-- THE INPUT --
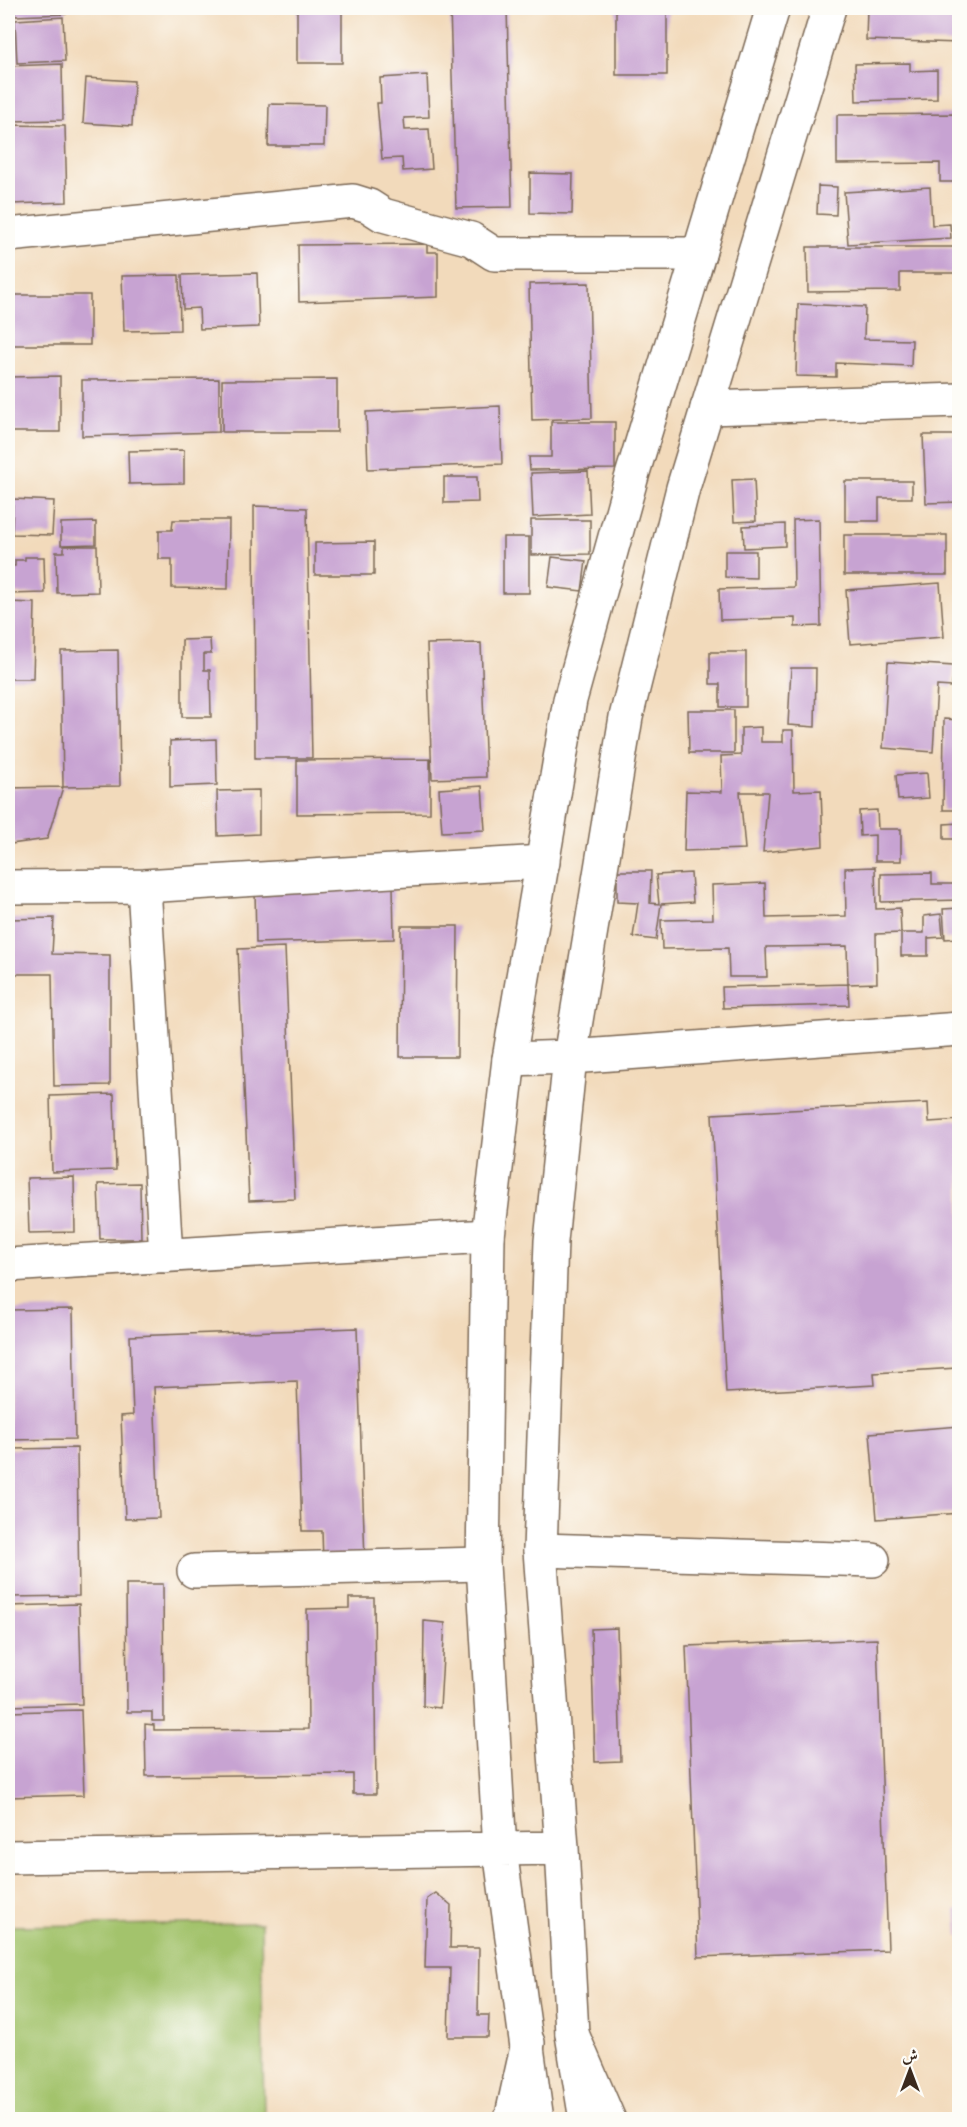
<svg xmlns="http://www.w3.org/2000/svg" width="967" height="2127" font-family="'EB Garamond',Amiri,serif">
  <rect width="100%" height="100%" fill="#fdfcf7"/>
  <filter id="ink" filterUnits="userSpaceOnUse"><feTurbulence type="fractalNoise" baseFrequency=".0167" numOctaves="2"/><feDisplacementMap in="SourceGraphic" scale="12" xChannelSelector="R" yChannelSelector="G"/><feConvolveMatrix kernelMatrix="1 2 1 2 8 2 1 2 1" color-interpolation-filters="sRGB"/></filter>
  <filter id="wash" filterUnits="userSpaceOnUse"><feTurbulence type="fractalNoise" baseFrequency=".008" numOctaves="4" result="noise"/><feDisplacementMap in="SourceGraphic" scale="24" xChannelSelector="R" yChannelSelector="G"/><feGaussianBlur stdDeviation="1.35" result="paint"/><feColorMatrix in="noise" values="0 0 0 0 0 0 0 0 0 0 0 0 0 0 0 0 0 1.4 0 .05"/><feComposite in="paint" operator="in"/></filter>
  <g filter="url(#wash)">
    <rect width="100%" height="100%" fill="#f2dabb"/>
    <path fill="#a3c36c" stroke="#6f7645" stroke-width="1.5" d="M261 1923 264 2119H8V1926Z"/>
    <g id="blocks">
      <path fill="#c7a3d2" d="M14 8H66V14L15 16Z
        M297 8H342V63H297Z
        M450 8H507L512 207 456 208Z
        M616 8H667V75H616Z
        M867 8H960V43L866 40Z
        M63 17 65 61 17 63 15 20Z
        M910 63V71L937 70V99L856 101 855 64Z
        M62 64 63 120 10 121 9 66Z
        M427 75 429 117 404 118 405 130 429 129 432 169 403 171 402 158 382 159 377 103H381L380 78Z
        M86 78 134 81 132 126 83 123Z
        M269 104 325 105 324 146H268Z
        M960 114V182H940V163L837 164V115Z
        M9 125 65 126 67 202 11 204Z
        M530 173 573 174 572 214 530 213Z
        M818 186 837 187 836 215 817 214Z
        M930 187 932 225 950 224 951 238 848 244 844 192Z
        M427 244V252H438V297L299 302 298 245Z
        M807 247H957V273H900V291L808 292Z
        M257 273 259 327 200 329 199 308 183 309 182 275Z
        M179 275 180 330 124 331 122 276Z
        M589 283 592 418 532 420 529 284Z
        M8 295H90V345H8Z
        M798 304 865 307 864 339 912 340 911 366 836 363V377L796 376Z
        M60 376V432H8V377Z
        M219 379V432L82 436V380Z
        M337 379V432H222V380Z
        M500 406 502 464 368 469 366 412Z
        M551 422H615V469L530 470 529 457H551Z
        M923 435H960V502L926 503Z
        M184 450V483L129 484 128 451Z
        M588 471 590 514 533 517 531 473Z
        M444 477H477L478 502 444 503Z
        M754 479 756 521 734 522 732 480Z
        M845 481H912V498H879V521H845Z
        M13 499 54 501 52 535 12 534Z
        M254 506 307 508 312 758H255Z
        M819 519 821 626 795 627V618L720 620 719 589 794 587 793 520Z
        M173 520H229L228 589 172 588V559H159V530H172Z
        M531 520H590V554L531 555Z
        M96 522V544L61 545V523Z
        M785 524V546L744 548 743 526Z
        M844 535H947V575H844Z
        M503 537H529V593H503Z
        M374 542V575H315V543Z
        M64 546H97L98 592 57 593 56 552H64Z
        M725 551H756V578L725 577Z
        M25 557H44L45 593 8 594V566H15V560H25Z
        M552 557 586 561 582 591 548 587Z
        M940 583 944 637 850 644 846 590Z
        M8 602 35 603 33 679H8Z
        M210 639 211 654H204V670H210L211 717H182V640Z
        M481 643 486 777 432 779 427 644Z
        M118 650 120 786 63 787 61 651Z
        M710 652H746V707H720V684H710Z
        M888 662 954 666 952 687 937 686 933 752 883 748Z
        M791 668H816L815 727 788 725Z
        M688 710H734V753H689Z
        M944 719 960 720V810H943Z
        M761 727V742H783V730H793L794 791 821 790 823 846 763 852 768 792H740L745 849 684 851 686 791 722 792 721 756 741 755V728Z
        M216 739 217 785 170 787V741Z
        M430 759V813L297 814V760Z
        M927 773 929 798 898 800 896 775Z
        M482 786 485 830 442 832 439 789Z
        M63 787 47 839 11 844 10 862H8V788Z
        M259 790V834L218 836 217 791Z
        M877 810 878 829H901V861H875V835L860 836 859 811Z
        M960 823V839H944V824Z
        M875 867 876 909 900 908 901 933 876 934 877 983 848 984 847 946 766 947 767 977H729L728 948 662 949 661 920 713 919 712 885 765 883 766 918 846 916 845 868Z
        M617 871H651L650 903 659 904 656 875 691 873 693 902 661 904 656 940 633 937 638 903 617 902Z
        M932 873V884H960V900L881 902V874Z
        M393 885 394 939 256 943 255 888Z
        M960 908V938L945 939 943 909Z
        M941 914 943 937 928 938V956H901V933H924V916Z
        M54 918 52 954 110 955V1085L54 1086 52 974H8V919Z
        M401 926H458L457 1057H400Z
        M285 947 295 1199 249 1201 238 949Z
        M848 984 849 1005 723 1008 722 987Z
        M114 1094 116 1170 52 1172 50 1096Z
        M928 1103 929 1122 960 1120V1325H955L957 1368 874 1373 875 1385 726 1393 712 1114Z
        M74 1177 75 1232 29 1233 27 1178Z
        M140 1183 141 1239H100L98 1184Z
        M73 1309 75 1439 8 1440V1310Z
        M357 1328 365 1560 323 1562 322 1531H302L297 1381 154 1387 159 1518 125 1519 121 1416 133 1415 130 1336Z
        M960 1426V1513L877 1519 870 1433Z
        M77 1448 79 1596 8 1597V1449Z
        M126 1584H163L164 1721H152V1712H127Z
        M349 1598H374L376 1794H353V1774L146 1776 145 1724 154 1725V1730L308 1729 307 1609 349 1608Z
        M79 1604 82 1704 8 1706V1606Z
        M424 1621 445 1623 440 1708 423 1706Z
        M617 1628 621 1761 595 1762 591 1629Z
        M877 1639 888 1950 698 1957 686 1646Z
        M81 1710 84 1795 8 1797V1712Z
        M955 1789H960V1858H958Z
        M436 1893 451 1905 450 1948H479L478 2015H489L488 2037H448L450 1968H425L427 1899Z
        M960 1909V1936H958L956 1910Z"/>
    </g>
  </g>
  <g filter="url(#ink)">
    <use href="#blocks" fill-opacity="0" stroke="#7b6855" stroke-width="1.5"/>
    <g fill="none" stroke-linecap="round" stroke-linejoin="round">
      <defs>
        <path id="street" d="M8 235 353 201 369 206 383 215 471 239 494 254H699
          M707 408 960 400
          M144 886 166 1256
          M8 887 144 886 543 862
          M509 1059 570 1057 960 1029
          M8 1265 488 1236
          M540 1550 873 1560
          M194 1571 483 1564"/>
        <path id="secondary" d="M8 1857 562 1848
          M537 2120 500 1850 483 1564 488 1236 509 1059 570 700 631 479 773 8
          M586 2120 572 2034 562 1848 540 1550 551 1241 570 1057 626 717 683 488 829 8"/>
        <path id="highway" d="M572 2034 609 2120
          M511 2120 528 2043"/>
      </defs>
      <use href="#street" stroke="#7b6855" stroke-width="36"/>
      <use href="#secondary" stroke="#7b6855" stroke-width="36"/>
      <use href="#highway" stroke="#7b6855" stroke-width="36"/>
      <use href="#street" stroke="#fff" stroke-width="33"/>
      <use href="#secondary" stroke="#fff" stroke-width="33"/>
      <use href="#highway" stroke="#fff" stroke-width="33"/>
    </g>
  </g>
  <rect width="967" height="2127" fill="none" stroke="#fdfcf7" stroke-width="30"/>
  <g transform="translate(910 2070)" stroke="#fdfcf7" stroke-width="4.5" paint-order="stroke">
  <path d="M0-4.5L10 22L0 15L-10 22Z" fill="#3b2a1e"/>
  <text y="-9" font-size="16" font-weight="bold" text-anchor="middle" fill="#3b2a1e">ش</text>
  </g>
</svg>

-- EXERCISE --
Each line of the material with the word "wash" in it should be listed.

-- EXERCISE RESPONSE --
  <filter id="wash" filterUnits="userSpaceOnUse"><feTurbulence type="fractalNoise" baseFrequency=".008" numOctaves="4" result="noise"/><feDisplacementMap in="SourceGraphic" scale="24" xChannelSelector="R" yChannelSelector="G"/><feGaussianBlur stdDeviation="1.35" result="paint"/><feColorMatrix in="noise" values="0 0 0 0 0 0 0 0 0 0 0 0 0 0 0 0 0 1.4 0 .05"/><feComposite in="paint" operator="in"/></filter>
  <g filter="url(#wash)">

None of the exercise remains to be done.